Set Limits and Milestones for 3 to 5 Years Children

Continue to Set Limits

Keep in mind that testing limits is what all children do. It is perfectly normal. This can be frustrating and create stress for you but remember you have more than one way of dealing with the situation. 

  • Talk to him and explain why he shouldn’t have done what he did. 
  • Offer choices that you control. 
  • Get him interested in something else. 
  • Give him a brief time alone or time without excitement to allow him to calm down. 
  • Take something away from him that means a lot to him. For example, don’t let him watch his favorite TV show. 
  • Neve spank, hit or shake your child. This can make things worse and teaches your child that hurting people is all right. 

Milestones:

At 3 he can:

  • Jump in place, kick a ball.
  • Ride a tricycle.
  • Know his name, age and sex.
  • Feed and dress himself.
  • Show early imaginative behavior

At 4 she can:

  • Sing a song
  • Know about things used at home like food appliances.
  • Draw a person with three parts
  • Be aware of gender (self and others)
  • Distinguish make believe from reality
  • Give first and last name
  • Talk about her daily activities and experiences
  • Build a tower of ten blocks
  • Hop and jump on one foot
  • Ride a tricycle or bicycle with training wheels ( remember to use a bike helmet! )
  • Throw a ball overhand.

At 5 he can:

  • Dress himself without help
  • Know his address and telephone number
  • Count on his fingers
  • Copy a triangle or square
  • Draw a person with a head, body, arms and legs
  • Recognize many letters of a alphabet.
  • Print some letters
  • Play make-believe and dress-up
  • Possible skip

Talk with your doctor if your child is not doing most of these things yet. Your doctor may want to see your child to evaluate his development. 

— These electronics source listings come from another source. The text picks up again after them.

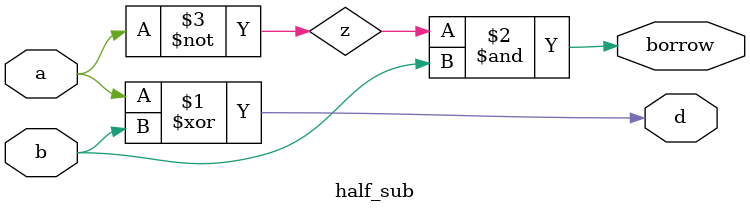
<source format=v>
module half_sub(
    input a, b,
    output d, borrow
);
    wire z;

    xor x1(d, a, b);
    not n1(z, a);
    and a1(borrow, z, b);
endmodule

</source>
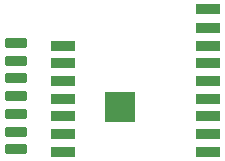
<source format=gbr>
%TF.GenerationSoftware,KiCad,Pcbnew,(6.0.7)*%
%TF.CreationDate,2023-04-20T23:19:39+02:00*%
%TF.ProjectId,gosund-esp-adapter,676f7375-6e64-42d6-9573-702d61646170,rev?*%
%TF.SameCoordinates,Original*%
%TF.FileFunction,Soldermask,Top*%
%TF.FilePolarity,Negative*%
%FSLAX46Y46*%
G04 Gerber Fmt 4.6, Leading zero omitted, Abs format (unit mm)*
G04 Created by KiCad (PCBNEW (6.0.7)) date 2023-04-20 23:19:39*
%MOMM*%
%LPD*%
G01*
G04 APERTURE LIST*
G04 Aperture macros list*
%AMRoundRect*
0 Rectangle with rounded corners*
0 $1 Rounding radius*
0 $2 $3 $4 $5 $6 $7 $8 $9 X,Y pos of 4 corners*
0 Add a 4 corners polygon primitive as box body*
4,1,4,$2,$3,$4,$5,$6,$7,$8,$9,$2,$3,0*
0 Add four circle primitives for the rounded corners*
1,1,$1+$1,$2,$3*
1,1,$1+$1,$4,$5*
1,1,$1+$1,$6,$7*
1,1,$1+$1,$8,$9*
0 Add four rect primitives between the rounded corners*
20,1,$1+$1,$2,$3,$4,$5,0*
20,1,$1+$1,$4,$5,$6,$7,0*
20,1,$1+$1,$6,$7,$8,$9,0*
20,1,$1+$1,$8,$9,$2,$3,0*%
G04 Aperture macros list end*
%ADD10RoundRect,0.090000X-0.810000X-0.360000X0.810000X-0.360000X0.810000X0.360000X-0.810000X0.360000X0*%
%ADD11R,2.000000X0.900000*%
%ADD12R,2.500000X2.500000*%
G04 APERTURE END LIST*
D10*
%TO.C,J1*%
X139435000Y-94996000D03*
X139435000Y-93496000D03*
X139435000Y-91996000D03*
X139435000Y-90496000D03*
X139435000Y-88996000D03*
X139435000Y-87496000D03*
X139435000Y-85996000D03*
%TD*%
D11*
%TO.C,U1*%
X143383000Y-86214000D03*
X143383000Y-87714000D03*
X143383000Y-89214000D03*
X143383000Y-90714000D03*
X143383000Y-92214000D03*
X143383000Y-93714000D03*
X143383000Y-95214000D03*
X155683000Y-95214000D03*
X155683000Y-93714000D03*
X155683000Y-92214000D03*
X155683000Y-90714000D03*
X155683000Y-89214000D03*
X155683000Y-87714000D03*
X155683000Y-86214000D03*
X155683000Y-84714000D03*
X155683000Y-83118000D03*
D12*
X148233000Y-91414000D03*
%TD*%
M02*

</source>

Now is the time to spend time with your child because all the old saying are true. “They are only young once.” “They grow so fast.”

The last section of this book deals with childcare. It talks about the decisions parents face when searching for quality childcare. This is an important decision. These first 5 years are the most important of your child’s life. Remember, your choices will shape their chances.